While no two personal injury lawsuits are the same, there are several common steps that will occur in every case.
An Injured Plaintiff Consults an Attorney
The predicate for any personal injury lawsuit is that the plaintiff is injured by a negligent or intentional act of the defendant. The plaintiff will have to consult with an attorney to determine whether they have a viable claim against the defendant and whether they want to file suit. The attorney will likely conduct a preliminary investigation into the plaintiff’s claims and damages. If the plaintiff’s damages fall below a certain amount — usually between $5,000 and $10,000 — they will need to file their lawsuit in small claims court. If the attorney decides that the plaintiff has a viable claim and has suffered sufficient damages, the attorney may agree to take on the case. When the plaintiff hires the attorney, an attorney-client relationship has been formed.
The Plaintiff Files a Complaint and Serves the Defendant
Once a plaintiff decides to file a lawsuit, they will need to file a complaint with the appropriate civil court and serve the defendant with the complaint.

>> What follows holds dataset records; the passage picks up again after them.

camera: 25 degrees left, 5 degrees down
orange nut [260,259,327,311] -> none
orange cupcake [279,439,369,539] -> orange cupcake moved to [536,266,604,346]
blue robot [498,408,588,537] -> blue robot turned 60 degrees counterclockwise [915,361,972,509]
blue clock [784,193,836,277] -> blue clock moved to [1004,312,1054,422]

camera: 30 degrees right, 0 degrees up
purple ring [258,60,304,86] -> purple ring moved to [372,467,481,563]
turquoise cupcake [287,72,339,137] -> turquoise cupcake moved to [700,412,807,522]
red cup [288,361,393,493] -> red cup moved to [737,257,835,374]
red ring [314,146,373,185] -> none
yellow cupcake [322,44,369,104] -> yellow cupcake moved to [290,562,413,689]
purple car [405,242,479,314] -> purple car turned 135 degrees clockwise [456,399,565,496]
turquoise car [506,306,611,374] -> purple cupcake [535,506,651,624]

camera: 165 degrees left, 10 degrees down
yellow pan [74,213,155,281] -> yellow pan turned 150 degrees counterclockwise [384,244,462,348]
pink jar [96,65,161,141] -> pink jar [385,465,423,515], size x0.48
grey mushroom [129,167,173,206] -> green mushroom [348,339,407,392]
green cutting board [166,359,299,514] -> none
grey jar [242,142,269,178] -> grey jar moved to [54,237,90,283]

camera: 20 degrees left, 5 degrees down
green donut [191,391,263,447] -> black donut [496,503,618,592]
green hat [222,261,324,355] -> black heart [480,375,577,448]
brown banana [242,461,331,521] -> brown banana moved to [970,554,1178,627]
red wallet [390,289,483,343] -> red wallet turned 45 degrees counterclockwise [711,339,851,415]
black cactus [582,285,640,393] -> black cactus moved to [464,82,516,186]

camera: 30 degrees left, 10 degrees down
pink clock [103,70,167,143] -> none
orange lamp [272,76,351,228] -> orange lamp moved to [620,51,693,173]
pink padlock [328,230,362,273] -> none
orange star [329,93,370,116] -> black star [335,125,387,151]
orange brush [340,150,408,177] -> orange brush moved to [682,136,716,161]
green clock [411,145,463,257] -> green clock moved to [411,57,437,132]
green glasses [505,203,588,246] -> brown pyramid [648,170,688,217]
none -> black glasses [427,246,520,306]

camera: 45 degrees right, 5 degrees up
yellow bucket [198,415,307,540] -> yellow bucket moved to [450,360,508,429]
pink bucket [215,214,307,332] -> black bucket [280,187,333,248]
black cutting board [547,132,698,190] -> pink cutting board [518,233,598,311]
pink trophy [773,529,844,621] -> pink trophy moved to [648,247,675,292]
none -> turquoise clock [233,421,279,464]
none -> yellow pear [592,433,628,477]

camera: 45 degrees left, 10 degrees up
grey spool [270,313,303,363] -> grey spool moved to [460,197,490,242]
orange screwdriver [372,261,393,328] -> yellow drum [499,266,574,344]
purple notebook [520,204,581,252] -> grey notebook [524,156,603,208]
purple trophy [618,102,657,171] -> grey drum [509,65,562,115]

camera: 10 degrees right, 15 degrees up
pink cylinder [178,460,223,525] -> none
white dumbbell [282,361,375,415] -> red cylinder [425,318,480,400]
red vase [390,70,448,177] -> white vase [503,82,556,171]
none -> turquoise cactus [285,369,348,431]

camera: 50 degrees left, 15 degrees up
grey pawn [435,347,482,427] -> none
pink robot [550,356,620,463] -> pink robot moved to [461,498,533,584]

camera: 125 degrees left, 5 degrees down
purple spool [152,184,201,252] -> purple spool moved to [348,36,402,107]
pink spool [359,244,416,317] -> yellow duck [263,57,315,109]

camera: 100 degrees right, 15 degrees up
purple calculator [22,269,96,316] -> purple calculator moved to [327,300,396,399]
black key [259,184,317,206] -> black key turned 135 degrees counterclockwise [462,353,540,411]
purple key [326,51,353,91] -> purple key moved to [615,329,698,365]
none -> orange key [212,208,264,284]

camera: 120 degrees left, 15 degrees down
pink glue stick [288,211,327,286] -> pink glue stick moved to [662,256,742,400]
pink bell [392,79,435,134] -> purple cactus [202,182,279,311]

The complaint outlines the claims the plaintiff is alleging, the causes of action the plaintiff is suing for, and the relief the plaintiff is requesting. In most states, the plaintiff will have around 30 days to locate the defendant and serve them with the complaint. Serving the defendant means delivering a copy of the complaint to them so they have notice that they are being sued.
The Defendant Hires an Attorney and Files an Answer
A defendant usually has around 30 days to choose an attorney before they must answer the complaint. If the lawsuit filed against the defendant is of the nature that the defendant’s insurance policy will cover any potential recovery by the plaintiff, the defendant must notify their insurance company of the lawsuit as soon as possible. The defendant’s insurance company will then hire an attorney for them. Once the defendant has hired an attorney, they will need to file an answer to the complaint with the court and serve the answer on the plaintiff. The defendant’s answer should confirm or deny the allegations made in the complaint.
Discovery Is Conducted
Before trial, both the plaintiff and the defendant will conduct discovery to uncover the evidence and procure the witnesses they will use at trial. The parties will also appear in court to apprise the judge of the case’s progress, to discuss mediation and arbitration, and to set a trial date. The discovery process will also include each side taking the depositions of opposing parties and witnesses. Depositions are question-and-answer sessions that are taken under oath. Discovery often takes several months to complete. Once discovery has concluded, either party might file a motion for summary judgment, alleging that the other party cannot win at trial. If these motions fail and the parties have not settled the case, the case will proceed to trial.
A Trial Is Held
Trials will typically last a few days. During trial, each side will present evidence and question witnesses to prove their case. At the conclusion of the trial, the judge or jury will determine whether the defendant is at fault for the plaintiff’s injuries, and if so, how much the defendant should pay the plaintiff in damages.
Post-Trial Appeals and Motions
After the trial, either party can appeal the judgment or file post-trial motions with the judge, such as a motion to set aside the judgment. Once these appeals and motions have been exhausted, the losing defendant will have to pay the plaintiff the damages that the jury or judge awarded at trial or that the appellate court awarded on appeal.